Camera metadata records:
▼▼▼

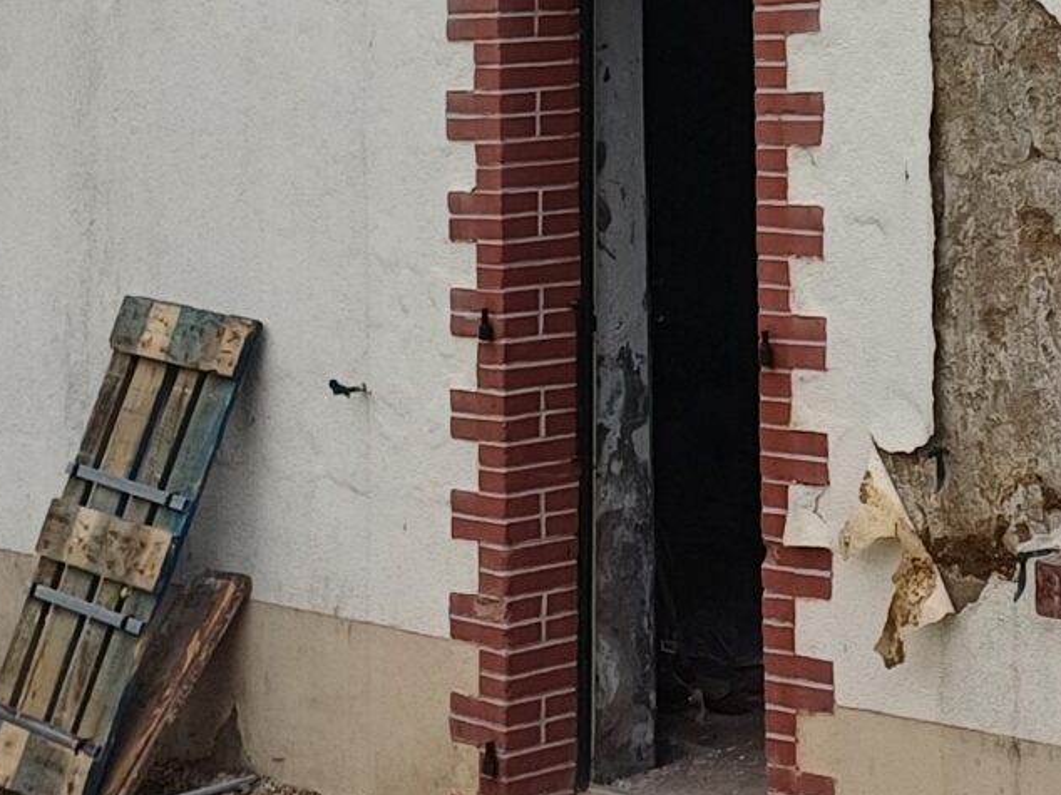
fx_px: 3095
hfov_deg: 18.9
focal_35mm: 101
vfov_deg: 13.9
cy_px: -325
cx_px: 1073
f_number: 1.8
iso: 50
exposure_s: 1/323
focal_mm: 4.65
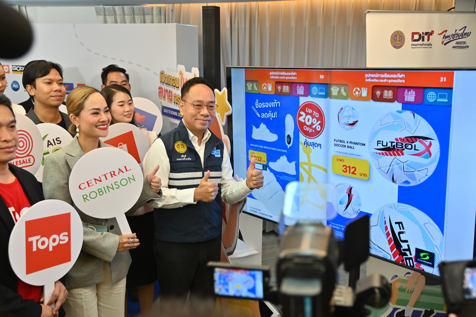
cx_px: 238
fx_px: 502
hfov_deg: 50.7
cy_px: 158
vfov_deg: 35.0
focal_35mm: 38
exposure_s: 1/125
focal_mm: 38
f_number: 5
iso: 1250
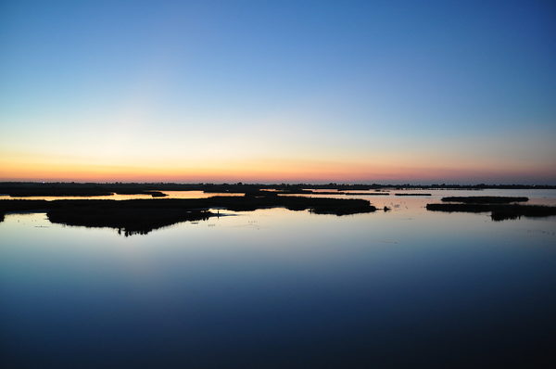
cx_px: 278
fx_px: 393
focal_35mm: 26
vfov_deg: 50.3
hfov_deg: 70.5
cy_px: 184
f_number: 3.2
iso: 400
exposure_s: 1/20
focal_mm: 17
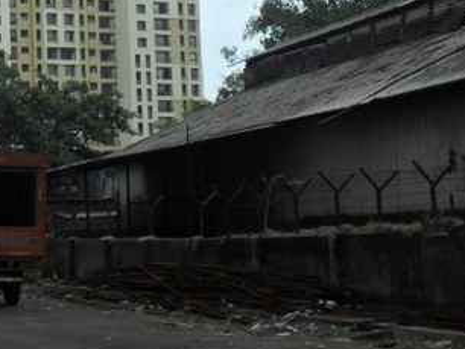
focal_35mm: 112
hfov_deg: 17.2
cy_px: -71
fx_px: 1506
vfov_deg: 12.9
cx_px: 23
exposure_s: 1/750
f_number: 4.5
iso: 100
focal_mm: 7.8
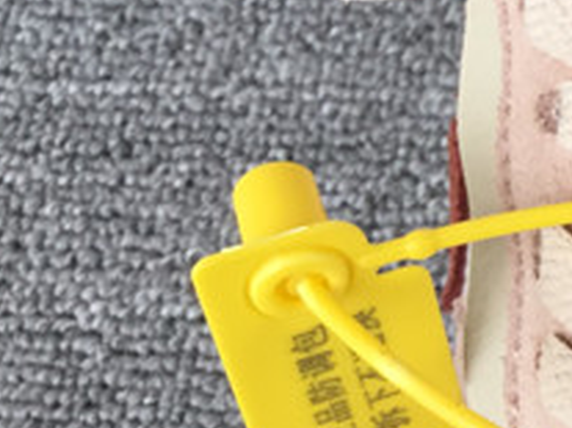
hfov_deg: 12.5
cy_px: -79
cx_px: 1224
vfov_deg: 10.8
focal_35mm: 135
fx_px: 2229
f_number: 2.4
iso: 25
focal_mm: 3.3
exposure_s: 1/108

▲▲▲

**WHAT TO PRODUCE**.
Retype, without any picture, exactly the lines from the one with "f_number: 1.8" through the end of the entries, inclusive.

**SOLUTION BELOW**.
f_number: 1.8
iso: 50
exposure_s: 1/323
focal_mm: 4.65
cx_px: 238
fx_px: 502
hfov_deg: 50.7
cy_px: 158
vfov_deg: 35.0
focal_35mm: 38
exposure_s: 1/125
focal_mm: 38
f_number: 5
iso: 1250
cx_px: 278
fx_px: 393
focal_35mm: 26
vfov_deg: 50.3
hfov_deg: 70.5
cy_px: 184
f_number: 3.2
iso: 400
exposure_s: 1/20
focal_mm: 17
focal_35mm: 112
hfov_deg: 17.2
cy_px: -71
fx_px: 1506
vfov_deg: 12.9
cx_px: 23
exposure_s: 1/750
f_number: 4.5
iso: 100
focal_mm: 7.8
hfov_deg: 12.5
cy_px: -79
cx_px: 1224
vfov_deg: 10.8
focal_35mm: 135
fx_px: 2229
f_number: 2.4
iso: 25
focal_mm: 3.3
exposure_s: 1/108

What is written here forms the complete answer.